Para colmo, daba clases de piano y se enamoró de Teresa, una de sus alumnas. Siempre me hablaba de ella y aunque era quince años mayor estaba lleno de esperanza de poder compartir su vida algún día con la joven. Yo, sinceramente no le animaba demasiado porque me había enterado por otras fuentes que era una aprovechada y que iba con el tan solo por su dinero.
Duró poco su relación y él se fue enfrascando cada vez más en su música. Cada vez se aislaba más y más y veía en sus partituras el único refugio posible. Se culpaba de su sordera y gritaba “En mí, el oído debería ser más fino que en otros”. Mis oídos son un muro a través del cual no puedo entablar ninguna conversación con los hombres”. Estoy totalmente aislado del mundo. Yo le seguía animando a componer. Temía que se pudiera quitar la vida porque de vez en cuando me comentaba que había pensado hasta en el suicidio. Cada vez bebía más y eso me preocupaba.
Le notaba cada vez más malhumorado, me explicaba que no podría ser músico sin su principal herramienta de trabajo. Una tarde de invierno, paseando por la calle, le vislumbré enfrascado en su música en una cantina. Entré para invitarle a cenar a mi casa y al preguntarle al camarero cuánto debía, éste le contestó que en las seis horas que llevaba allí no había tomado nada. Había compuesto Claro de Luna. Se inspiró en un encuentro que tuvo con una joven ciega la noche anterior. Me lo contó detalladamente.
Había bebido bastante y estaba deprimido. Acabar con su vida volvía a ser su pensamiento. Escuchó unas notas que salían de una taberna oscura. Era una joven niña que tocaba admirablemente. Cuando se acercó al piano se dio cuenta que estaba ciega. Él pensó la gran sensibilidad que tenía a pesar de no ver. Se puso a tocar a su lado inspirándose en ella y así empezó a tocar las primeras notas de lo que sería un nuevo éxito. La niña aplaudía. Estuvieron hablando y él se desahogó contándole su problema con la sordera. Ella dijo que era peor ser ciega pues estaba dispuesta a dar su vida por ver un rayo de luna. Beethoven recapacitó dándose cuenta de todo el tiempo que había perdido quejándose cuando había gente que estaba aislada del exterior por peores motivos.

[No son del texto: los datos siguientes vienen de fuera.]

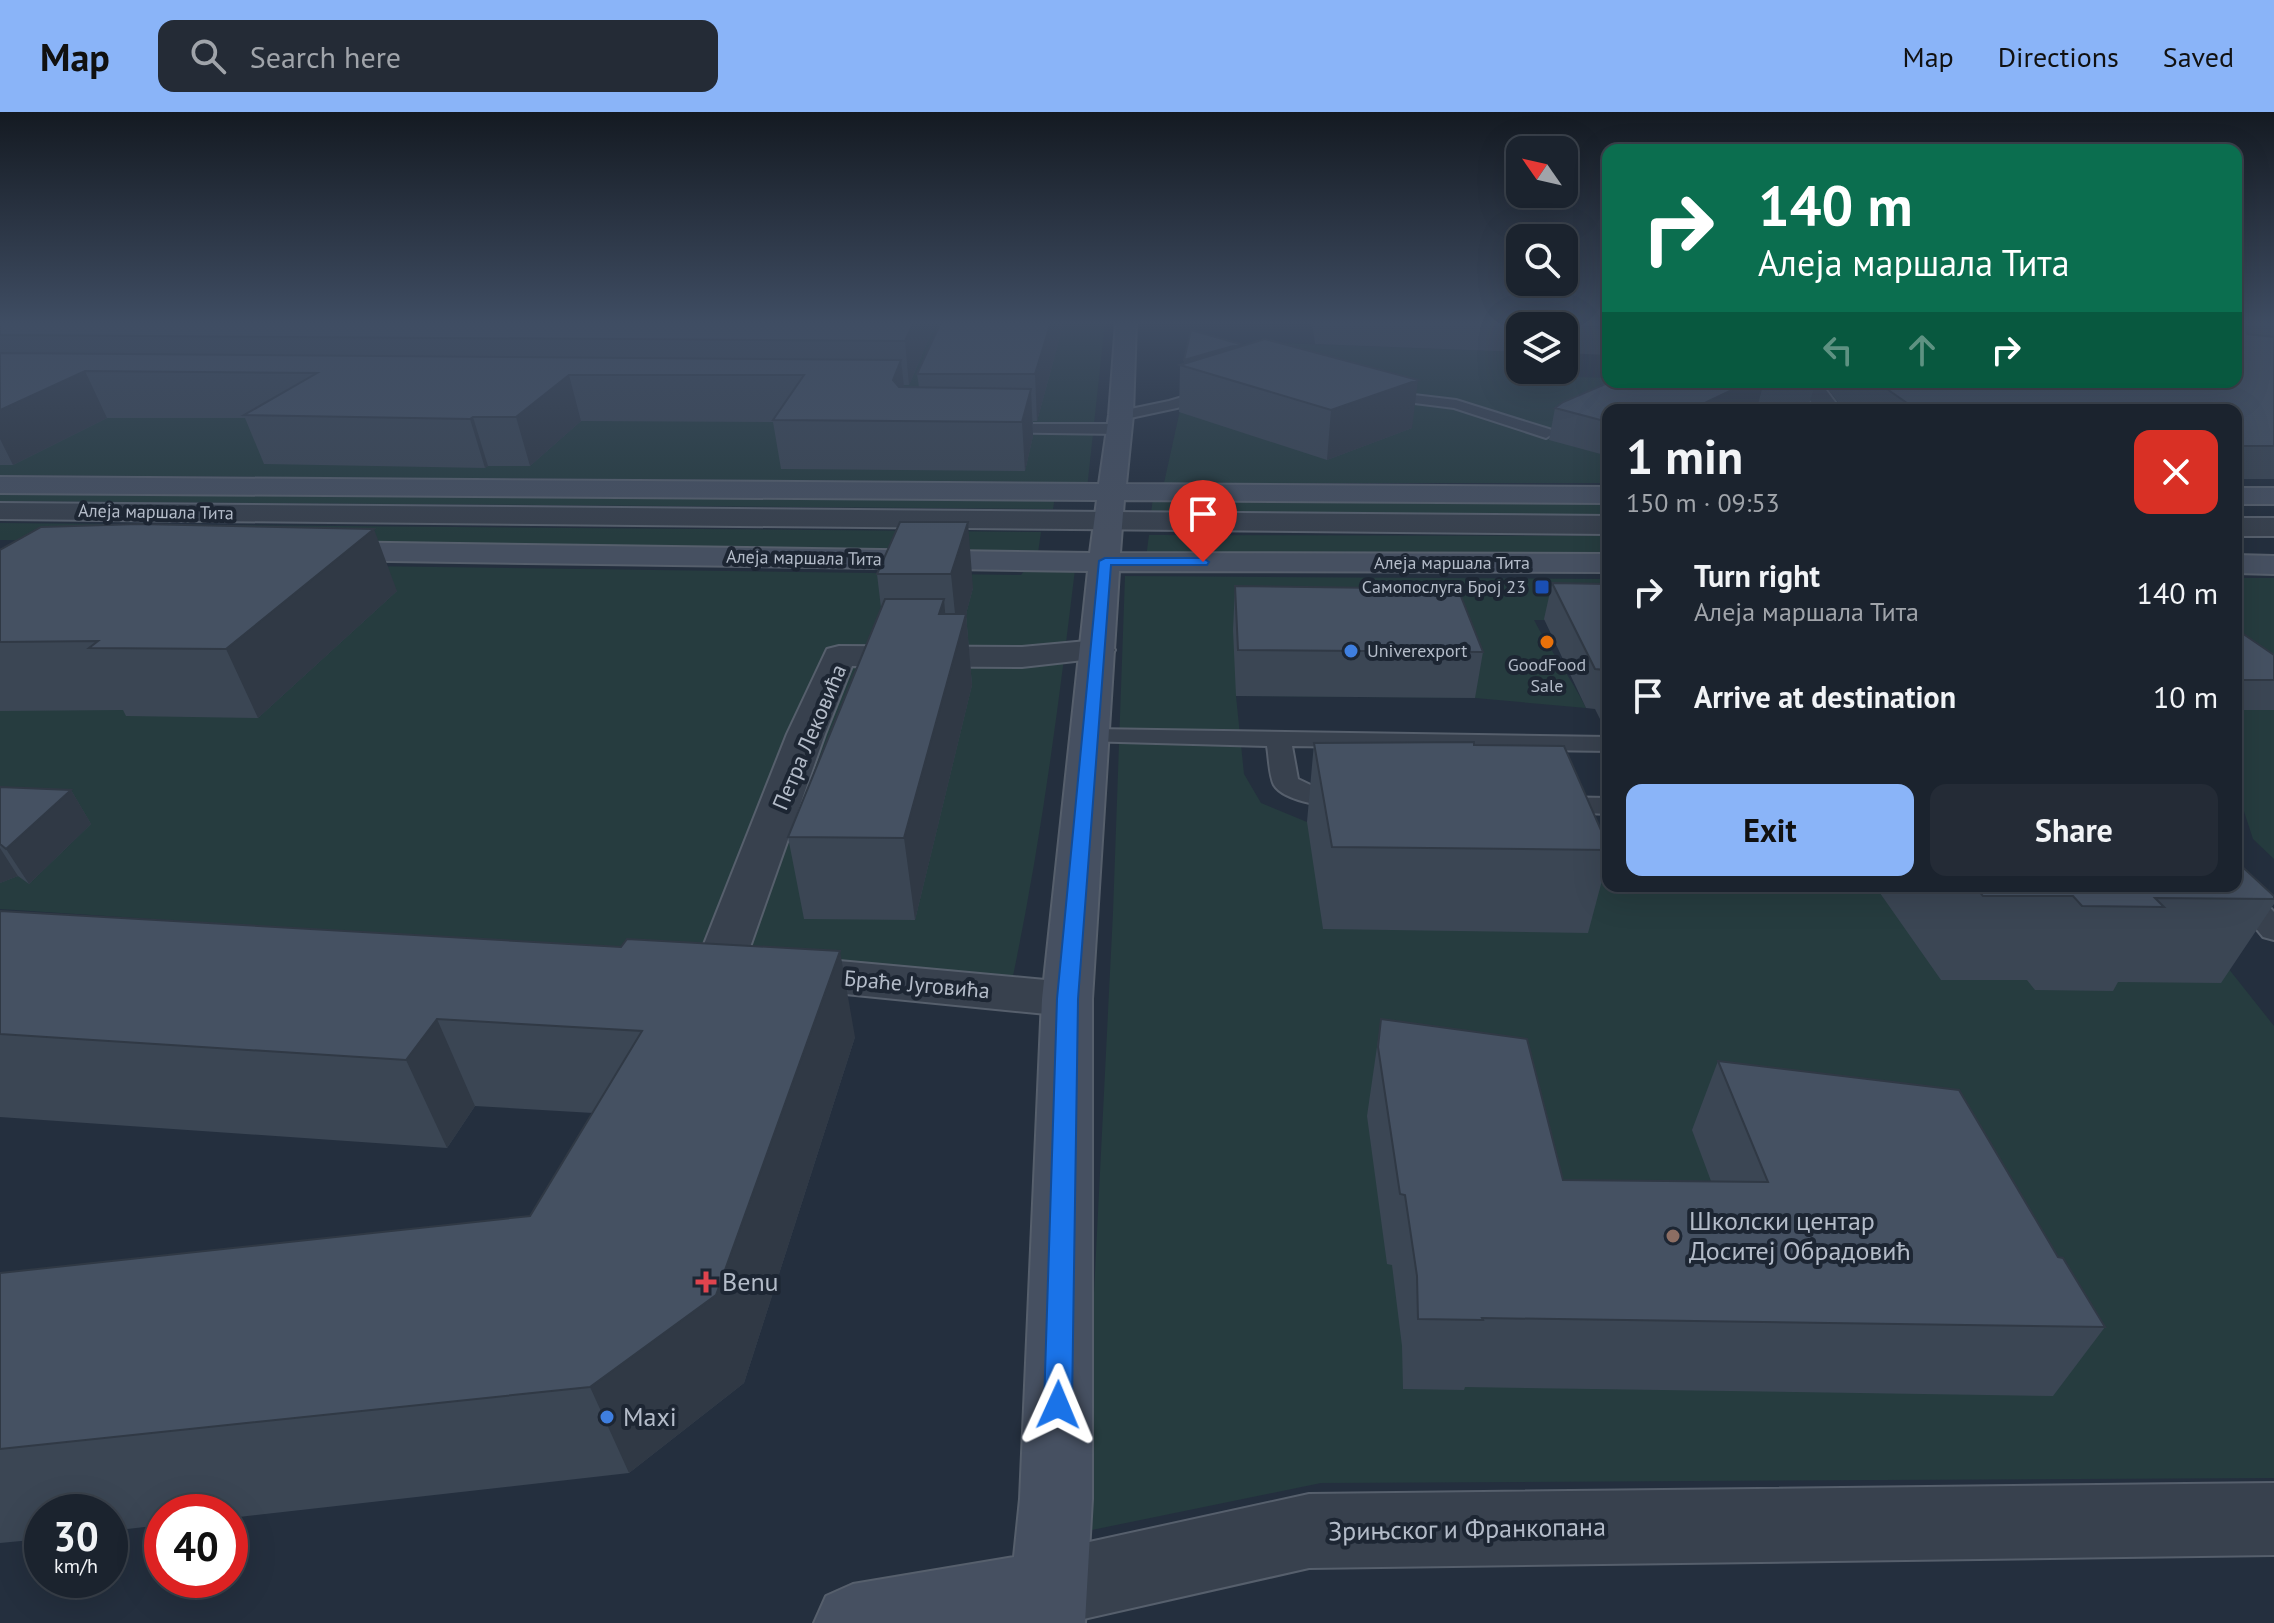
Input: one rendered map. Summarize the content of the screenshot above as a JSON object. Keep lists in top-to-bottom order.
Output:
{
  "streets": {
    "street": [
      "Алеја маршала Тита",
      "Петра Лековића",
      "Браће Југовића",
      "Зрињског и Франкопана"
    ]
  },
  "crossings": [
    ["Петра Лековића", "Браће Југовића"]
  ],
  "places": {
    "transit": ["Самопослуга Број 23"],
    "other": [
      "GoodFood Sale",
      "Univerexport",
      "Школски центар Доситеј Обрадовић",
      "Maxi"
    ],
    "health": ["Benu"]
  },
  "north": "top left",
  "page": {
    "header": "Map",
    "search": "Search here",
    "nav": ["Map", "Directions", "Saved"],
    "turn": ["140 m", "Алеја маршала Тита"],
    "heading": ["1 min", "150 m · 09:53"],
    "list": [
      {
        "name": "Turn right",
        "note": "Алеја маршала Тита",
        "value": "140 m"
      },
      {
        "name": "Arrive at destination",
        "value": "10 m"
      }
    ],
    "buttons": ["Exit", "Share"],
    "speed": "30 km/h",
    "limit": "40"
  }
}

Pasado el tiempo, cada día tenía que estar más pendiente de él para evitar que bebiese tanto. Muchas tardes le acompañaba porque me comentó que había comenzado a escribir algo nuevo, algo grandioso. Su música estaba en su cabeza, no necesita ni siquiera oír los sonidos. Y así fue como, durante seis largos años, compartimos tantos buenos y malos momentos. Su desesperación por la injusticia de que un músico se quedara sordo latía siempre en su pensamiento. Pero lo había conseguido.
Viena, 7 de mayo de 1824, fue el estreno. Estaba en primera fila muy, muy cerca de él. Sabía lo que sentía, lo que había sufrido… sabía que todo esa melodía sólo sonaba en su cabeza puesto que no podía ni pudo oírla nunca…
Fue su última aparición pública pero era a su vez el arranque de una leyenda en el mundo musical. Había roto todo los moldes y esquemas previos, una auténtica revolución musical. Y todo en un aislamiento total.